Document passage

▼▼▼

# [SOLVED] B&S 12.5 hp. starts runs for 2-3 min. then stalls.



## tom99S104x4 (Aug 10, 2009)

hi, i have a 1999 MTD Yard Machine ryding mower with a B&S 12.5 hp. model 28T707-1154-E1.it has a LMT Flo-Jet carb. gravity fed, fixed orifice main jet with adjustable idle jet. the problem started at the end of last summer. i was cutting grass and the engine started losing power sputtering and died. it would not start up again so i let it sit for about half hour and it started right up ran for a couple minuts and started to sputter again and stall. when it starts sputtering it blows out white smoke and if you lower the thottle it helps smoth out the idleling and the white smoke stops but it will still stall in about 30 seconds or so. i checked what ever i could think of and could find nothing so i took of the carb, sprayed it up with carb cleaner and blew out the passages and installed it. the mower was fine for the reast of the season. drained the gas and put it away for the winter. took it out a couple weeks ago changed oil, filters, spark plug, gased it up started right up ran it around alittle everything was fine. today whent to cut grass for first time , started mower whent about 10 feet and it started to sputter and then stalled. same problem starts when you let it sit for awile and idles very well until a couple minuts go by and then sputter, white smoke , stall. i took off carb and cleaned and blew out the passages again but had no efect this time.somone told me it could be the coil but i put a spark tester on the engine and ajusted the gap to almost a half inch and the spark jumped it and started the engine, i wached the spark untill it started sputtering and stalled out and the spark looked strong to me the hole time. so i guess the coil should be good. right now i am leaning toward a carb. rebuild kit but befor i spend 45 bucks i would apreciate any help. Thanks Tom.


----------



## Basementgeek (Feb 7, 2005)

*Re: B&S 12.5 hp. starts runs for 2-3 min. then stalls.*

I have no real idea on the white smoke on start up other than seals.

Try running with the gas cap very loose. Could be just a clogged vent on the gas cap.

BG


----------



## luvvgunn (Dec 28, 2005)

*Re: B&S 12.5 hp. starts runs for 2-3 min. then stalls.*

The spark may weaken as the engine warms,tho i would think the best bet would be the carb failing to properly adjust the mix.
New choke springs ,intake filter can go along way to lining a out issues like this.
Another thing you can do/check, use compressed air to blow any debris from under the engine cap,as there is a small blade used to adjust A/F mix,that is moved by the air produced from the rotor's RPM.Check the gap between the magneto and the rotor,as it can aggravate issues . this may help HowStuffWorks "How to Repair Small Engines: Tips and Guidelines"
Good luck and let us know how it goes


----------



## tom99S104x4 (Aug 10, 2009)

▲▲▲

Dataset extract
▼▼▼

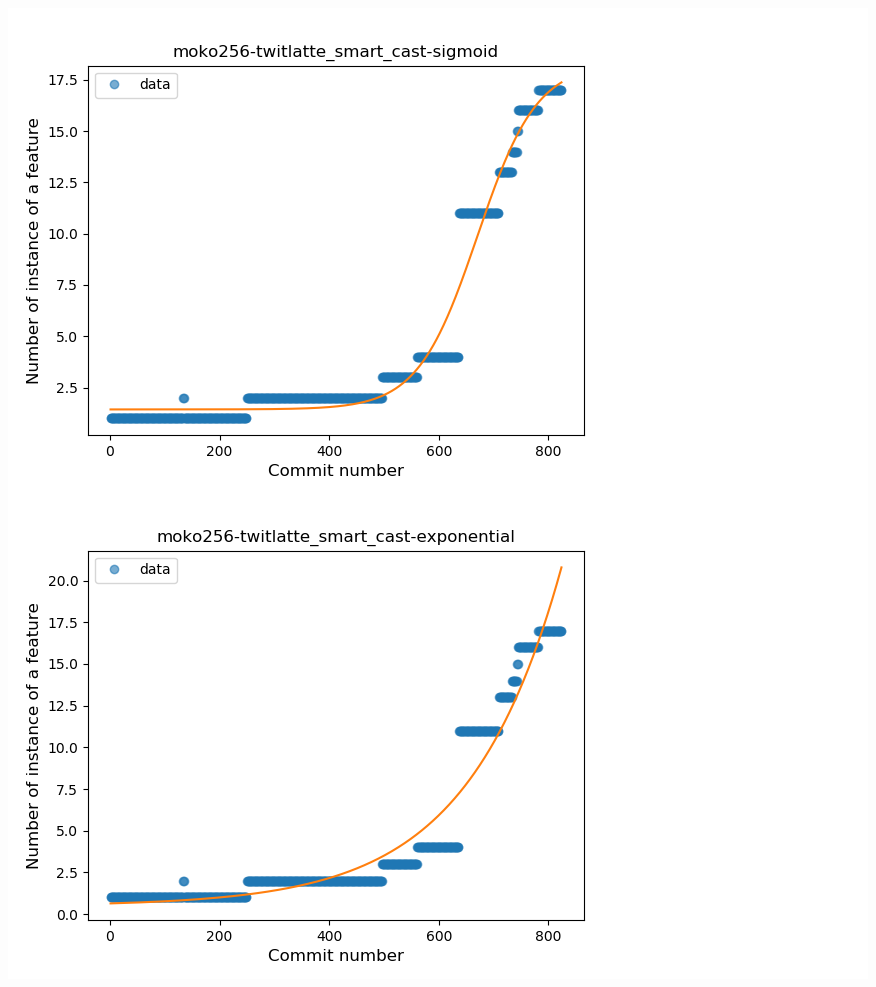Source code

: ![moko256-twitlatte T7](../plots/moko256-twitlatte_smart_cast_T7.png)
![moko256-twitlatte T4](../plots/moko256-twitlatte_smart_cast_T4.png)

▲▲▲

What you should do
Answer these questions about the forum thread on the stalling mower engine:
(a) What model number is given for the B&S 12.5 hp engine?
(b) How does Basementgeek suggest running the mower to test the gas cap?
(c) Which gap does luvvgunn advise checking?
You can complete this without the listing.

Solution to this task
(a) 28T707-1154-E1
(b) With the gas cap very loose.
(c) The gap between the magneto and the rotor.